Opinion
CASE NO. 03-CV-70679-DT
February 24, 2003
OPINION AND ORDER OF SUMMARY DISMISSAL
I. Introduction
The Court has before it Plaintiff Albert Lawrence Bomer, Jr.'s pro se civil rights complaint filed pursuant to 42 U.S.C. § 1983. This Court has granted Plaintiff's application to proceed without prepayment of the filing fee. See 28 U.S.C. § 1915(a). Plaintiff is a state prisoner currently confined at the Chippewa Correctional Facility in Kincheloe, Michigan. In his complaint, Plaintiff alleges that his appellate defense counsel failed to obtain transcripts and to properly represent him on an appeal in state court thereby violating his constitutional rights. Plaintiff seeks monetary damages. Having reviewed Plaintiff's complaint, the Court now dismisses it pursuant to 28 U.S.C. § 1915(e)(2)(B) for failure to state claims upon which relief may be granted.
II. Discussion
Plaintiff has been granted in forma pauperis status. Under the Prison Litigation Reform Act ("PLRA"), the Court is required to sua sponte dismiss an in forma pauperis complaint before service on a defendant if it determines that the action is frivolous or malicious, fails to state a claim upon which relief can be granted, or seeks monetary relief against a defendant who is immune from such relief. 42 U.S.C. § 1997(e)(c); 28 U.S.C. § 1915(e)(2)(B). A complaint is frivolous if it lacks an arguable basis either in law or in fact. Denton v. Hernandez, 504 U.S. 25, 31 (1992); Neitzke v. Williams, 490 U.S. 319, 325 (1989).
To state a claim under 42 U.S.C. § 1983, a plaintiff must allege that (1) he was deprived of a right, privilege, or immunity secured by the federal Constitution or laws of the United States, and (2) the deprivation was caused by a person acting under color of state law. Flagg Bros. v. Brooks, 436 U.S. 149, 155-57 (1978); Brock v. McWherter, 94 F.3d 242, 244 (6th Cir. 1996). A pro se civil rights complaint is to be construed liberally. Haines v. Kerner, 404 U.S. 519, 520-21 (1972); Jones v. Duncan, 840 F.2d 359, 361 (6th Cir. 1988). Despite the liberal pleading standard accorded pro se plaintiffs, the Court finds that Plaintiff's complaint is subject to dismissal under 28 U.S.C. § 1915(e)(2)(b) for failure to state a claim upon which relief may be granted.
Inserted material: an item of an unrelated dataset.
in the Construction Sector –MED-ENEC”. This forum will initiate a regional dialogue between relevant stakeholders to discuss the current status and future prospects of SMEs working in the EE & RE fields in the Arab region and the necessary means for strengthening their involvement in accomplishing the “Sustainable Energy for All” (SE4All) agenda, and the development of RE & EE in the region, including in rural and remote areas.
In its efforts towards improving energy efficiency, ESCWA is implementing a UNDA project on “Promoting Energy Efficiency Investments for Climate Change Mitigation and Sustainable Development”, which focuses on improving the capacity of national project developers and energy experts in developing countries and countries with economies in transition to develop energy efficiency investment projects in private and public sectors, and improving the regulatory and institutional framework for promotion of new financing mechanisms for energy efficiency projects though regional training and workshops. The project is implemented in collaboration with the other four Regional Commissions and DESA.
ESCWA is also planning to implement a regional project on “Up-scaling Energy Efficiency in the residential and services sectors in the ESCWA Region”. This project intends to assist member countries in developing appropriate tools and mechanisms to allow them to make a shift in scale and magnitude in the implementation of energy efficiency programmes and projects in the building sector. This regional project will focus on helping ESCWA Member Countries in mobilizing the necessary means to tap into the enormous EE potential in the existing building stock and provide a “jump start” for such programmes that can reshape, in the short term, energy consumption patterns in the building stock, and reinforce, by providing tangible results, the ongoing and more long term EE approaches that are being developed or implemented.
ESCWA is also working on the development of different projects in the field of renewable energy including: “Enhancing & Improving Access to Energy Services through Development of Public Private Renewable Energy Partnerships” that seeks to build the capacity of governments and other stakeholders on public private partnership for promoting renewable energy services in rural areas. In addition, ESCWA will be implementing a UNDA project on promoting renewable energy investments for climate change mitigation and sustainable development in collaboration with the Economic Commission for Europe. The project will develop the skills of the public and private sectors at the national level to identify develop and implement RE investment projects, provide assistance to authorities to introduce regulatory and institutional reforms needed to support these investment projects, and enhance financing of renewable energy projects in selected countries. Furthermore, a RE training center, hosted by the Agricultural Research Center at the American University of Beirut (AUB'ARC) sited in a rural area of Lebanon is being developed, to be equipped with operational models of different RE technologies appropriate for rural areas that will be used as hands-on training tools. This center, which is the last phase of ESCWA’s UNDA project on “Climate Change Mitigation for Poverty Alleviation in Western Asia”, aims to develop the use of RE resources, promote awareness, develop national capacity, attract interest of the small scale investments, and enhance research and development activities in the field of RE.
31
A claim under § 1983 is an appropriate remedy for a state prisoner challenging a condition of his imprisonment. Preiser v. Rodriguez, 411 U.S. 475, 499 (1973). In this case, however, it is clear that Plaintiff is actually seeking habeas corpus relief, inasmuch as his claims address the validity of his imprisonment. Ruling on the claims raised would necessarily imply the invalidity of his continued confinement. Such claims are not properly brought under 42 U.S.C. § 1983. See Heck v. Humphrey, 512 U.S. 477, 486-87 (1994) (holding that a state prisoner does not state a cognizable civil rights claim challenging his conviction or imprisonment if a ruling on his claim would necessarily render his continuing confinement invalid, until and unless the reason for his continued confinement has been reversed on direct appeal, expunged by executive order, declared invalid by a state tribunal, or has been called into question by a federal court's issuance or a writ of habeas corpus under 28 U.S.C. § 2254). This holds true regardless of the relief sought by the plaintiff. Id. at 487-89. Given that Plaintiff challenges his appellate representation and his continued confinement, his § 1983 claims must be dismissed.
Additionally, Plaintiff's appellate attorney is not subject to suit under § 1983 since he is not a state actor. See Polk Co. v. Dodson, 454 U.S. 312, 325 (1981) ("[A] public defender does not act under color of state law when performing a lawyer's traditional functions as counsel to a defendant in a criminal proceeding."). Accordingly, Plaintiff's claim against Mr. Mueckenheim must be dismissed.
III. Conclusion
For the reasons stated, the Court concludes that Plaintiff has failed to state a claim upon which relief may be granted. Accordingly, the Court DISMISSES Plaintiff's complaint pursuant to 28 U.S.C. § 1915(e)(2)(b).
Additionally, the Court concludes that an appeal from this order would be frivolous and therefore cannot be taken in good faith. See 28 U.S.C. § 1915(a)(3); Coppedge v. United States, 369 U.S. 438, 445 (1962); McGore v. Wrigglesworth, 114 F.3d 601, 610-11 (6th Cir. 1997).